BEGIN

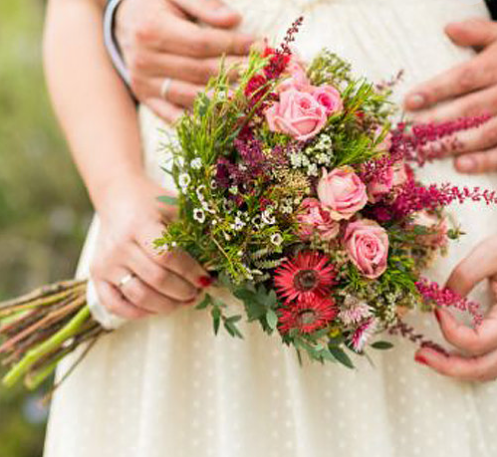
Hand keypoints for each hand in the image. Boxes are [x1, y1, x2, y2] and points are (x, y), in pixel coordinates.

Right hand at [90, 176, 211, 319]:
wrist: (117, 196)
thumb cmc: (152, 203)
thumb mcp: (175, 207)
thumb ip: (195, 230)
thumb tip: (219, 260)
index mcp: (140, 225)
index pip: (168, 256)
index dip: (191, 272)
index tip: (207, 278)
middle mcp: (119, 246)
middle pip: (156, 280)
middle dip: (184, 292)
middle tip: (198, 291)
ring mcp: (105, 263)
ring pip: (139, 297)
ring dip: (167, 306)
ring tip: (184, 301)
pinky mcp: (96, 275)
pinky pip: (115, 305)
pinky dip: (139, 313)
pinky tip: (158, 307)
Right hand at [115, 0, 254, 122]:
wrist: (122, 22)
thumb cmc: (154, 4)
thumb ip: (202, 3)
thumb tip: (234, 20)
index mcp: (153, 30)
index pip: (203, 43)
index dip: (234, 46)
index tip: (260, 47)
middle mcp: (146, 60)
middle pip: (201, 72)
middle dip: (236, 73)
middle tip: (263, 75)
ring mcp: (144, 83)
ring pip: (191, 97)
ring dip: (224, 101)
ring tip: (251, 100)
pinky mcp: (146, 99)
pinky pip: (173, 117)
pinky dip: (198, 123)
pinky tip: (222, 124)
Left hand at [404, 18, 496, 173]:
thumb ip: (481, 33)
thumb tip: (449, 29)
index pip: (466, 77)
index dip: (436, 90)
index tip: (409, 102)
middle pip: (472, 108)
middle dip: (438, 122)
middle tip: (410, 134)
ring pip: (486, 131)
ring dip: (455, 144)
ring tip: (427, 151)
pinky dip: (484, 160)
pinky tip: (460, 166)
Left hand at [415, 235, 496, 381]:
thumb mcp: (491, 253)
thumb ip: (466, 275)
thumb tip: (443, 299)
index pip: (479, 341)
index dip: (452, 331)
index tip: (437, 309)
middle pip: (485, 368)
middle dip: (450, 367)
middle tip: (420, 355)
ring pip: (491, 370)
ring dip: (459, 369)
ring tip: (430, 357)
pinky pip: (494, 362)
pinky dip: (472, 363)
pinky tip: (450, 353)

END

Problem description: Reproduce exactly, and with no other material, the lines between those holding "index pip: (466, 77)" and "pinky tip: (460, 166)", inclusive.

Result of the task:
index pip: (466, 77)
index dip: (436, 90)
index tip: (409, 102)
middle pip: (472, 108)
middle dip: (438, 122)
middle tip: (410, 134)
ring pip: (486, 131)
ring dip: (455, 144)
ring tip: (427, 151)
pinky dip: (484, 160)
pinky tip: (460, 166)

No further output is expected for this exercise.